Says Lewis of the school and his hometown after Katrina, “I didn’t think anything was going to come back. I thought it was done.”
However, St. Augustine officials — especially the school’s principal, Rev. John Raphael — never thought they were done.
“Sometimes I wondered how we were going to do this,” says Coach Barthe, who was working at Dillard University at the time Katrina hit. “It was Father Raphael’s mindset and his sense of where he wanted to be [that] was the driving force behind us reopening. Whenever they told Father ‘no,’ he was the one who turned it around and said, ‘No, we are going to get this done and do this.”
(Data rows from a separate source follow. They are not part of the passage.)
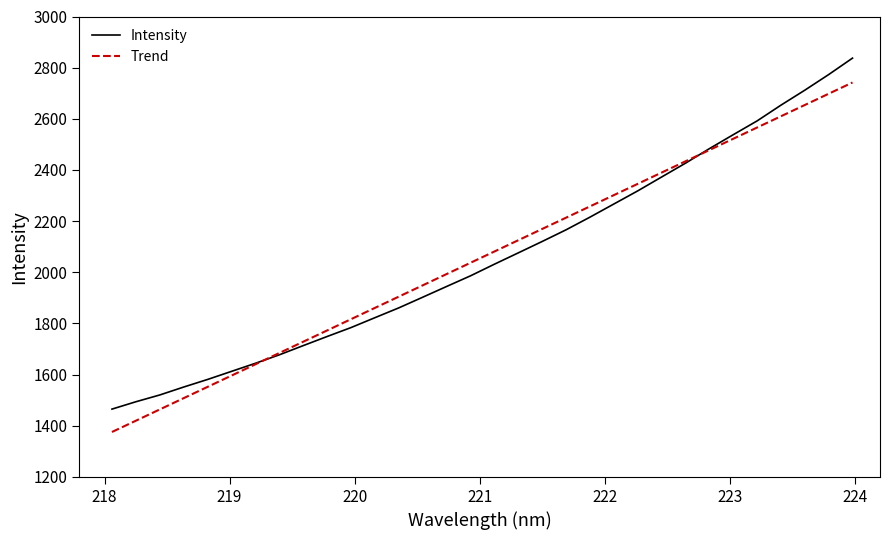

What is the minimum value for Intensity?

1465.2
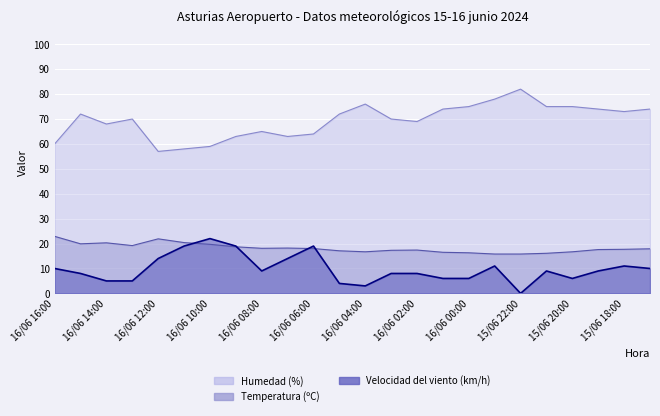

What is the value of the Humedad (%) point at the 2nd from the left?

72.0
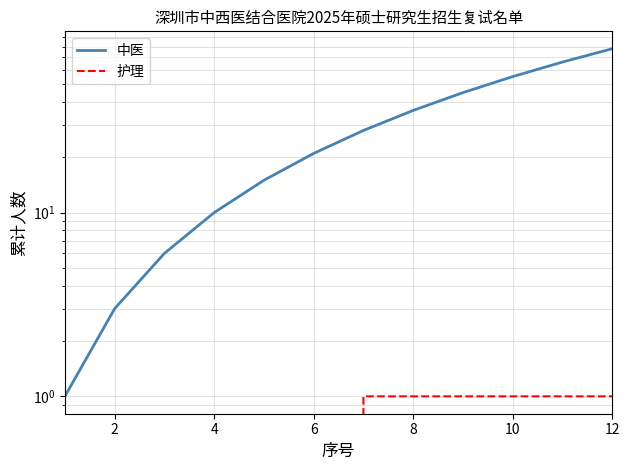

Reading left to right, what are all the values shown in this chart?

中医: 1	3	6	10	15	21	28	36	45	55	66	78
护理: 0	0	0	0	0	0	1	1	1	1	1	1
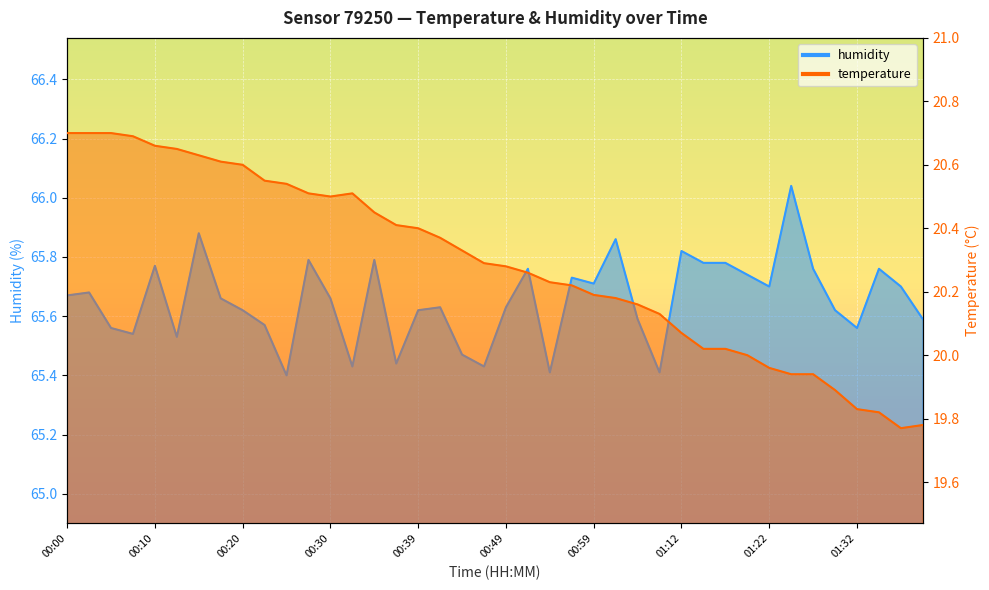

Reading left to right, extract all data points from this chart.

temperature: 20.7	20.7	20.7	20.7	20.7	20.6	20.6	20.6	20.6	20.6	20.5	20.5	20.5	20.5	20.4	20.4	20.4	20.4	20.3	20.3	20.3	20.3	20.2	20.2	20.2	20.2	20.2	20.1	20.1	20.0	20.0	20.0	20.0	19.9	19.9	19.9	19.8	19.8	19.8	19.8
humidity: 65.7	65.7	65.6	65.5	65.8	65.5	65.9	65.7	65.6	65.6	65.4	65.8	65.7	65.4	65.8	65.4	65.6	65.6	65.5	65.4	65.6	65.8	65.4	65.7	65.7	65.9	65.6	65.4	65.8	65.8	65.8	65.7	65.7	66.0	65.8	65.6	65.6	65.8	65.7	65.6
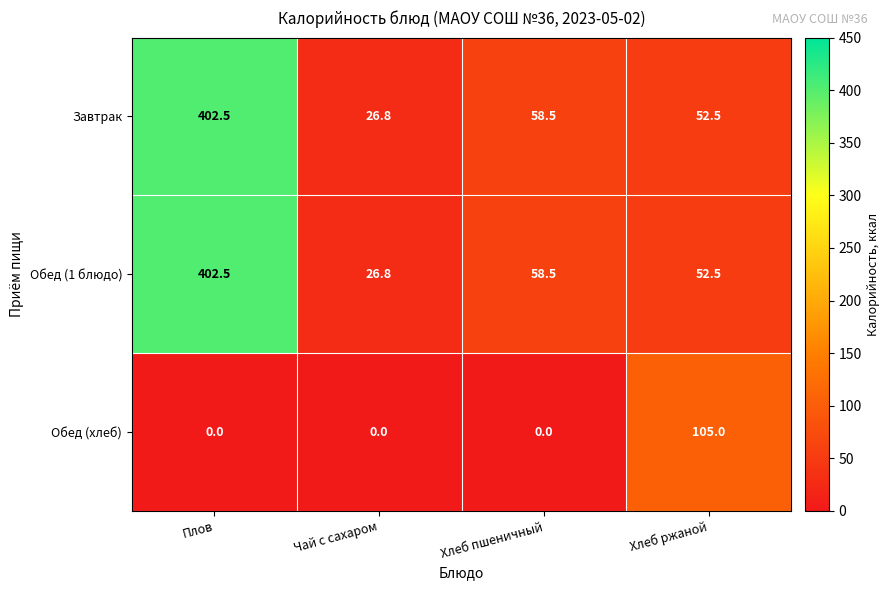

At how many categories does at least one series exceed 13?

4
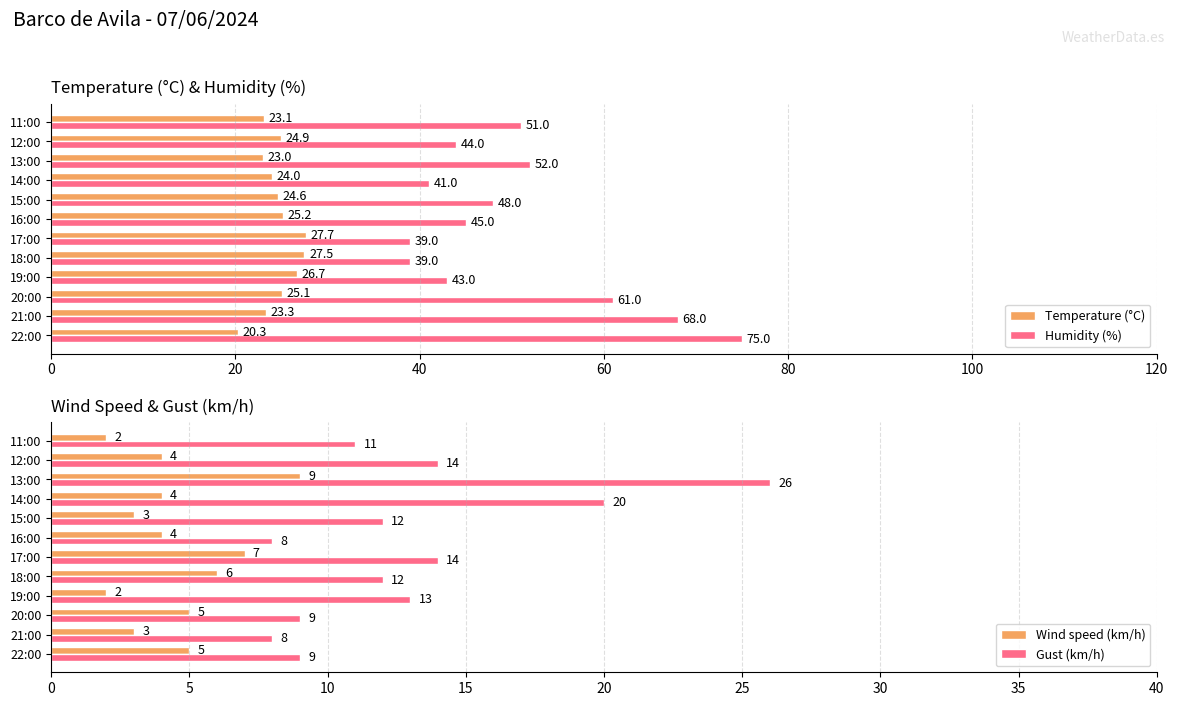

What is the label of the 5th bar from the right?

7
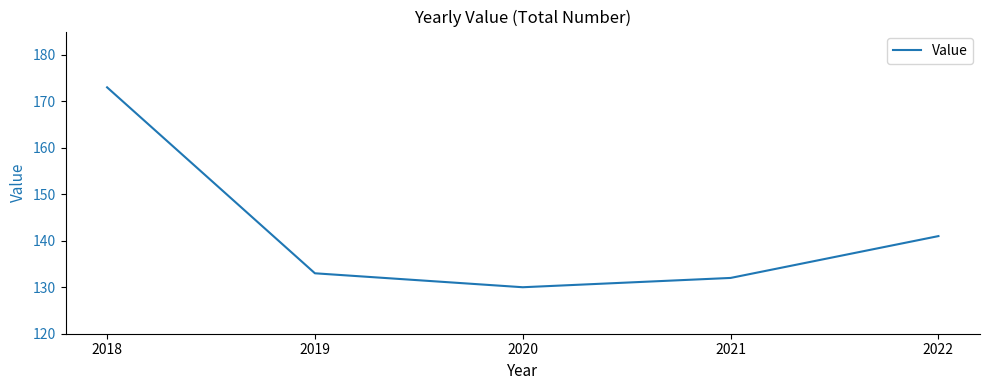

Rank the categories by value from highest to lowest.

2018, 2022, 2019, 2021, 2020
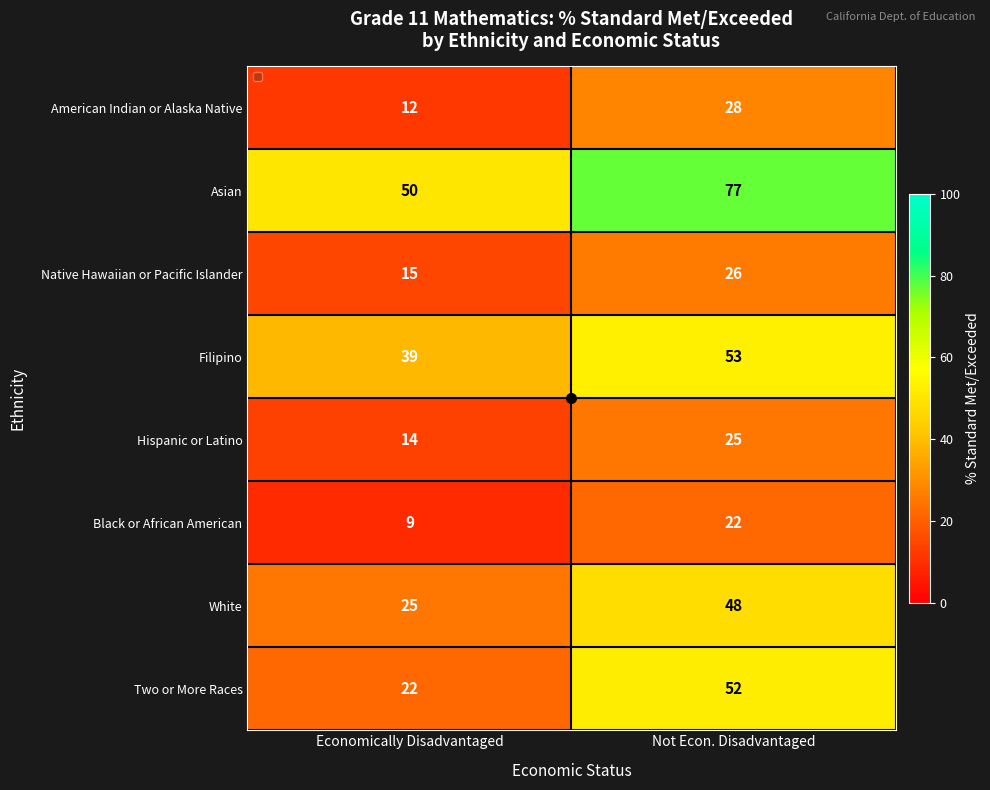

At Economically Disadvantaged, list the series in order from smallest to largest.

Black or African American, American Indian or Alaska Native, Hispanic or Latino, Native Hawaiian or Pacific Islander, Two or More Races, White, Filipino, Asian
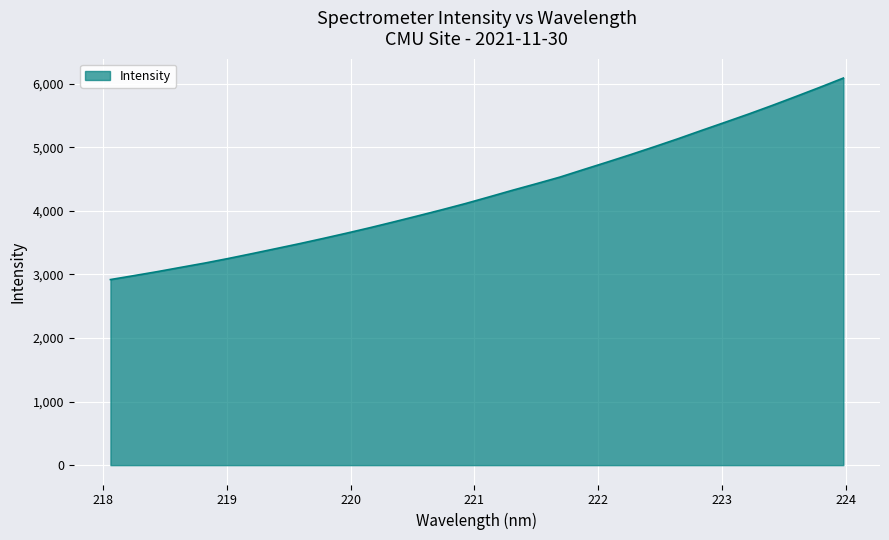

How many values are below 4218?

16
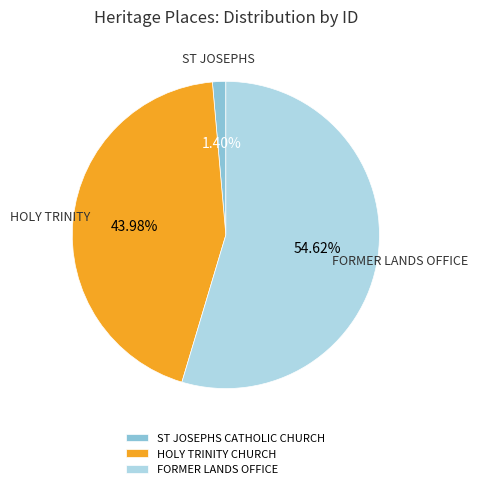

To the nearest percent, what portion does HOLY TRINITY CHURCH represent?

44%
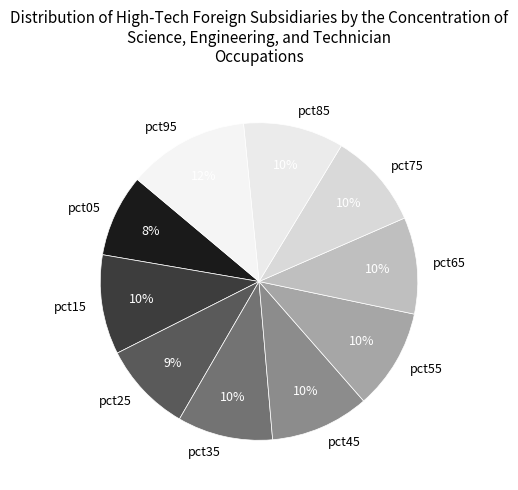

Does pct05 account for over 50% of the chart?

No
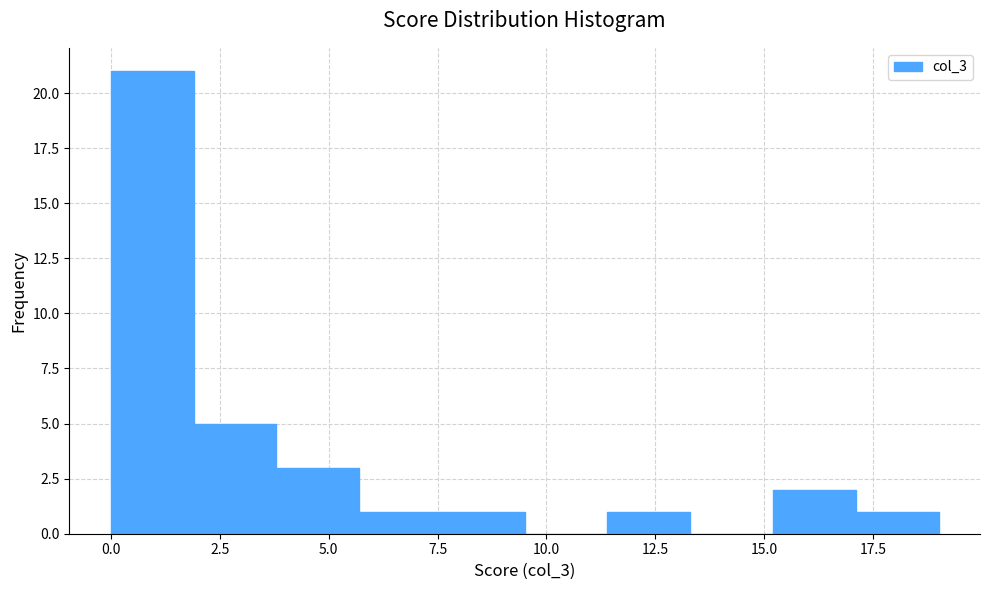

Read against the x-axis, roughly where is the centre of the tallest bar?

1.0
In January 2006, St. Augustine collaborated with St. Mary’s Academy and Xavier University Preparatory to establish the MAX School of New Orleans. The school reopened for the 2007-08 school year.
“We were mandated to have a student body of 500 when we opened,” says Barthe. “We had over 700. Our whole mission is to bring St. Augustine back, and to bring it back in the minds of people that either thought it was dead or hadn’t thought about it for a while.
Fr. Raphael asked Barthe to return to his alma mater and run its athletic program as athletic director. “It wasn’t a big stretch for me to do this or take me long to even think about this. There is a very deep sense of pride in St. Augustine in those of us who attended there. My heart was always at St. Augustine.”
The school’s first day back was memorable, he says: “We had opening day Mass, and we moved 730 young men from St. Augustine five blocks to a local Catholic church. We moved them through the streets of the city where there had been six feet of water in the area. People who were in their homes as we walked past, they were crying. When we crossed one of the major streets in the city, people would stop and blow their [car] horns and cheer for the kids.
“If the [St. Augustine students] are here in the neighborhood, that is a rebirth to their neighborhood and a rebirth to this area,” he notes.
Nicholas and Augustine, now seniors and teammates on the basketball team, are both expecting to graduate from St. Augustine this spring. “The level of expectation and greatness is that much higher,” says Augustine, who wants to attend college. After college, “I want to be a business manager and also be an entrepreneur,” he adds.
Nicholas wants to play college basketball “and also major in business marketing. “When I get out of college, I want to own my own business and [operate] rental properties,” he says.
The sentiment among those who either currently attend or graduated from the school is: As St. Augustine goes, so goes New Orleans.
“I think New Orleans will be a better place,” notes Mitchell Johnson, an assistant boys’ basketball coach. “We will never be back to where we were [before Katrina]. If we go back to where we were, then we obviously are not doing what we need to be doing.”
“New Orleans needs St. Augustine to come back stronger than it was before,” concludes James, now a computer services administrator in Houston. “St. Augustine is New Orleans.”